Positive Negative Light

Exploring inverse light sources in Blender

While playing around in Blender, I discovered an interesting effect. This may not be news to everyone, but it was news to me.
 
If you give a light source a negative color value (where the red, green and blue values are less than 0), you get a kind of negative/inverse light source. For example, if you give an object with an emission node a color value of [0, -1, 0], you will get an inverse light that absorbs green light and leaves red and blue light. 
 
Of course, this has no effect without other regular light sources, either lamps or light emitting objects. So, the interesting stuff happens when you place a regular light and an "inverse" light in a scene. 
 
Now, you cannot simply assign a negative value to anything that accepts a color. You cannot even directly assign a negative value to a Combine RGB node. 
 
There a number of ways you can get a negative color value. However, the most straight-forward method (I think) is this:
Figure 1: Use a Mix RGB node and assign Black as the first color and any color for the second color. Set the mix method to subtract. Then plug that into your color value on your Emission Node. Do not check Clamp.

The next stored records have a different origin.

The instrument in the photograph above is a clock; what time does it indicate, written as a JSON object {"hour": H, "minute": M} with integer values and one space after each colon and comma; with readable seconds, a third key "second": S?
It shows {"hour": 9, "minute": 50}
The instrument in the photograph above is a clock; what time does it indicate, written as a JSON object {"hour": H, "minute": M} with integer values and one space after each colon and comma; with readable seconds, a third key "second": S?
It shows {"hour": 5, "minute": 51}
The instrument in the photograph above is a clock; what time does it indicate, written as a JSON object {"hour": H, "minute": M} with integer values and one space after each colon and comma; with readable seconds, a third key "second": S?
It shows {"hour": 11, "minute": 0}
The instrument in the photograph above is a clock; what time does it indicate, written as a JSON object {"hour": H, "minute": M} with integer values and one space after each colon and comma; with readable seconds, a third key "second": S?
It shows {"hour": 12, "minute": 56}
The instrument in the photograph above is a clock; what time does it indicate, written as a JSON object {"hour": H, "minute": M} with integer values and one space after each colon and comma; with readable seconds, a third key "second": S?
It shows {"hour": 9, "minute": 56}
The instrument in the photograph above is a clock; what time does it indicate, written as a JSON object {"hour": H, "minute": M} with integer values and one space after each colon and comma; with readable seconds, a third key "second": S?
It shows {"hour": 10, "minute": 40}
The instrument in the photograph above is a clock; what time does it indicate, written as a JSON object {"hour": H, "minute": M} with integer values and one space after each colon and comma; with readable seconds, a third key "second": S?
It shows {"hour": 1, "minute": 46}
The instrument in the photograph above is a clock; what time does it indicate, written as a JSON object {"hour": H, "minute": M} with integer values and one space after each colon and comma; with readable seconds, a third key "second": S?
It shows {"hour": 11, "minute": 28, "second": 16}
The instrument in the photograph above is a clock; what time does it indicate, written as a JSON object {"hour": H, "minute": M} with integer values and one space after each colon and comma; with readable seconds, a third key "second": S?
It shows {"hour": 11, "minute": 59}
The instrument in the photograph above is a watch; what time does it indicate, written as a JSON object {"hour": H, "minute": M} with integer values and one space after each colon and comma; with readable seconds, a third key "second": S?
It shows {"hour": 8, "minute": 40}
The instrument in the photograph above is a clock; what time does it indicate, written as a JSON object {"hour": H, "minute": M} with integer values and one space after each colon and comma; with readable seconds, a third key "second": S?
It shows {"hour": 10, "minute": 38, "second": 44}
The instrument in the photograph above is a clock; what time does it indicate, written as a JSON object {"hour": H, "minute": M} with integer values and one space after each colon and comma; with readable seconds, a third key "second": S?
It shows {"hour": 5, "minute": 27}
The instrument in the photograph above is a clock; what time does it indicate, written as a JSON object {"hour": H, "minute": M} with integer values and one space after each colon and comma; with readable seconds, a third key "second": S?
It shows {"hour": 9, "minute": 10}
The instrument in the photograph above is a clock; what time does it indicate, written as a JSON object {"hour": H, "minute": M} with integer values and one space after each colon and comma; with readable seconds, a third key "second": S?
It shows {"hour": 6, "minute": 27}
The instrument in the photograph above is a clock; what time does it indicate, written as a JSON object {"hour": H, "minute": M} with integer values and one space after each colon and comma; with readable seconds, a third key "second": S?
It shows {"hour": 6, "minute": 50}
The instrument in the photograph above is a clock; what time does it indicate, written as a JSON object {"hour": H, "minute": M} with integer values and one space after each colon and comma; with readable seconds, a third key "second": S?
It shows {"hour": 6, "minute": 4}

The blue-green color is (0,1,0.259).
The only thing you have to keep in mind is that you are no longer selecting the color you want to see. Instead, you are selecting how much of the Red, Green, and Blue light in the scene you want to cancel out. Otherwise, the light acts in much the same way. The strength will work as expected.
Figure 2
In Figure 2, there are only three objects, two spheres and a plane. The plane has a pure white Diffuse node. The left sphere has a pure white Emission node, strength 3. The right sphere has the same Emission node, but the Mix RGB node (as shown in Figure 1) is plugged into the Emission color socket. The world color is set to pure black, so you can see that the right sphere is not emitting any regular light, but it is emitting a negative light that cancels out all of the green light and some of the blue light it encounters.
 
If I bump up the strength of the right sphere's Emission node to 30, you get this:
Figure 3
There is a side effect of this process: you get a lot of noise. Figure 2 and Figure 3 were set to 100 samples, and clamping set to 5. Here is one with 1000 samples:
Figure 4
The noise is reduced, but not eliminated. The same scene without the right sphere is pretty smooth at 1000 samples. I'm sure there is some math that would explain why the inverse light causes extra noise, but I haven't worked it out.
 
However, switching to Branched Path Tracing in the Sampling panel will allow you to smooth things out, without having a crazy amount of samples - but, at the cost of rendering speed, I think. Using these settings for the Branched Path Tracing options:
Figure 5
and using the first example, with the inverse light set to an Emission strength of 3, you get this:
Figure 6
Still noisy, but getting better.
 
I chose, for now, to just deal with the noise. Some images I may smooth out in Photoshop, while I may leave the noise in other images.
Here are some examples of abstracts I created using this process:
Positive Negative Light
In this one, I removed the noise in Photoshop. The bright lines use a regular Emission node with a yellow light color, plugged into the Volume socket. The circles and the zig-zag shape toward the top use an Inverse ligth setup. There is a white sun lamp, set to a low emission, and a purple diffuse cone-like mesh below everything.
This is the scene for the prior abstract image.
021515 Positive Negative Light
Still using a white sun lamp, white light emitting curve, and white plane, this has two inverse light emitting curves. One emits an inverse red-orange light and the other emits an inverse purple-blue light. Smoothing/noise reduction done in Photoshop.